Overcoming Phase II Attrition Problem
The most important challenge facing the pharmaceutical industry in 2009 is the need to improve R&D productivity. Since the mid-1990s, the total number of novel drugs, including new chemical entities (NCEs) and biologic license applications (BLAs) approved per year, has generally declined.
At the same time, the cost of bringing a drug to market has risen precipitously. In 2001, the cost to discover and develop a drug that successfully reached the market was approximately $800 million; it had risen to approximately $900 million by 2004. Some R&D executives have predicted that the cost to develop a marketed drug will reach $2 billion by 2010.
Declines in the number of approved drugs in a given year are mainly the result of high rates of attrition of pipeline agents during the preceding 10–12 years.
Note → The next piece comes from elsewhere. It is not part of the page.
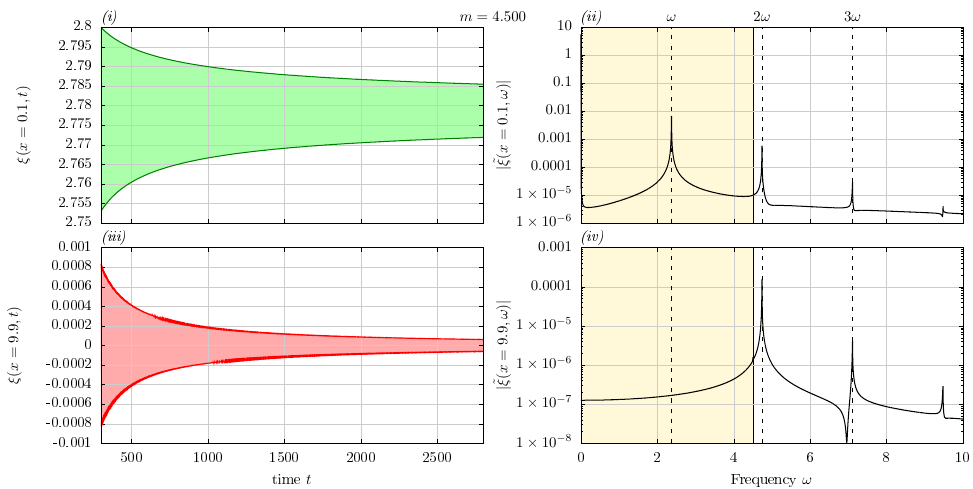
Figure 9 . Normal decay of the oscillational mode for the p = 2 case through the second harmonics. The left panels show the time dependence of the (cid:12)eld oscillations near the center (i) and at a certain distance from the skyrmion core (iii) . The right panels show the power spectrum of the oscillations. m = 5 . 500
This is all true, but the number of drugs failing spectacularly this year in Phase III after promising Phase II results seems to have gone up. With quite a few blockbuster cancer drugs going off patent this year and next, it does not auger well for the near future, unless some smart companies take advantage of the hiatus.
Posted via web from sally church’s posterous
3 Responses to “Overcoming Phase II Attrition Problem”
I am the author of the GEN article. As we discuss in the article (and in the larger report on which it is based), both Phase II and Phase III attrition are too high. Some of the same factors that appear to be responsible for Phase II attrition (and some of the same potential solutions) carry over into Phase III as well.
Allan Haberman
http://www.biopharmconsortium.com
http://biopharmconsortium.blogspot.com
Hi Allan,
Thank you for your comment, it certainly is a big industry problem that needs to be addressed, but probably not an easy one to fix quickly.
Indeed, in cancer, as more information is found out about the science and biology of the disease, so we see drugs targeting smaller and smaller subsets within each tumour type. My guess is that there will be a lot more falling by the wayside before we see improvements in the long run.
Companies also need to get smarter with their R&D. For example, the FDA ODAC only last week rejected two promising new agents for the treatment of elderly AML because they did not have a comparative arm to enable assessment to be made as to whether the drugs actually had an effect or not.
One thing’s for sure, things are going to get quite interesting over the next few years in R&D alone, never mind any major legislative impacts!
Sally,
Faulty trial design (as in the example you gave) is a big issue with all therapeutic areas. And in some cases, especially with certain Alzheimer’s drugs, companies have taken drugs that had iffy results in Phase II into Phase III, where they bombed as should have been expected.
In oncology, one big issue is that many cancers are not so much an issue of targets, but of pathways and networks. (We discuss this in our larger report.) Dealing with this issue will require systems-based molecular diagnostics, (which are now being implemented in leading cancer centers), plus multiple targeted (or multi-targeted) drugs.